At a recent TechWadi event in Beirut Adeeb stated that there were three things essential to building a company: build something people want, hire people you would work for, and don’t run out of cash.

Here he shared with Wamda what he knows about raising that money.

Don’t raise too early. Once you have raised money you will start spending it - hiring a sales team, increasing your marketing spend, etcetera. It will help you scale but will seldom help you find the market. Raising money is like pouring concrete: you shouldn't do it until you know what house to build.   

Raising money may take a while. So don’t worry about timing it perfectly. If you have built something people want and need capital to grow the team or accelerate its growth via marketing, then raise. But if you don't know if there's a product market fit, or you think the market isn't ready yet for the product, the money won't help you get there. Also, raising money dictates that your company exits in the future. If you want to build a lifestyle company that can turn profitable, consider bootstrapping instead.

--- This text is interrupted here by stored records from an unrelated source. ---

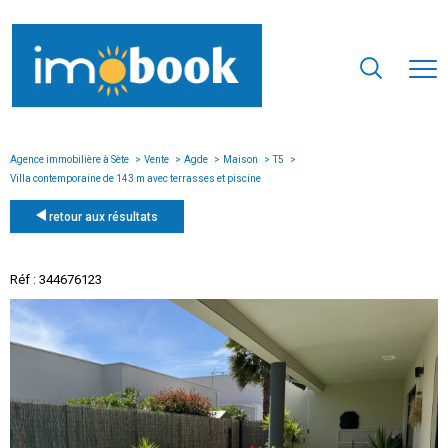
Agence immobilière à Sète
Vente
Agde
Maison
T5
Villa contemporaine de 143 m avec terrasses et piscine
retour aux résultats
Réf : 344676123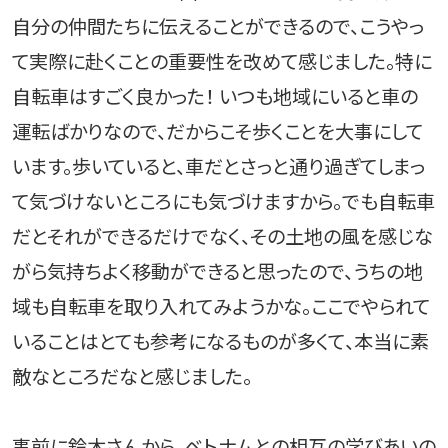
自分の仲間たちに伝えることができるので、こうやっ
て実際に赴くことの重要性を改めて感じました。特に
自転車はすごく良かった！ いつも地域にいると車の
運転ばかりなので、だからこそ歩くことを大事にして
います。歩いていると、車だとさっと通り過ぎてしまっ
て気づけないところにも気づけますから。でも自転車
だとそれができるだけでなく、その土地の風を感じな
がら気持ちよく移動ができると思ったので、うちの地
域も自転車を取り入れてみようかな。ここでやられて
いることはとても参考になるものが多くて、本当に素
敵なところだなと感じました。
事前に鈴木さんから、ベトナムとの相互の学びあいの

Talk to the right investors. It’s not so much about finding a perfect fit, but more about ensuring you don't waste your time with investors who will not invest. Look for VCs passionate about your area and who write the right size check. Find a VC that has invested in your competition - but not your direct competition. It wouldn’t be a bad idea to talk to them.

You’ve got to make an impact. Once you have identified the investor, you will want to stand out. Always research the person, send them something [a startup idea] relevant to their needs.

You story must compel. We, in the Middle East, are blessed with the skills of good storytelling. Use it! And when you tell it, as well as with passion, conviction and a bit of humility, talk about benefits as opposed to features. Tell stories instead of listing bullet points. Stories stick. And don't downplay every question they ask, arrogance is the sign of a fool. Instead, talk about what your company can become. Let their greed overcome their fear.

Approach potential VCs with a lot of preparation. You want to get a personal introduction, once you’ve identified the investor you’d like to attract, but don’t go over the top - no need to stalk them. If you can’t get a personal introduction, you can cold call. But you need to perfectly craft your email - spend a lot of time researching them, but write an email in three sentences or less that is personal, relevant, with a clear call to action.

Don’t be arrogant. When you meet with potential investors you should be honest. Don't overly downplay the challenges facing you company; you will leave investors wondering whether you are complacent or arrogant. And don't waste too much time with name-dropping associates: the more they posture influence the less they possess it.  

Don’t take rejection personally. I was rejected so many times, oh God. When I was raising my second round, so many people said “no”. It’s hard not to take it personally but you should not. The one quality that unites successful entrepreneurs is perseverance.

Be wary of how you get to meetings. Don't take public transportation from San Francisco to Sandhill Road. It's the primary reason you may show up late. Sweating.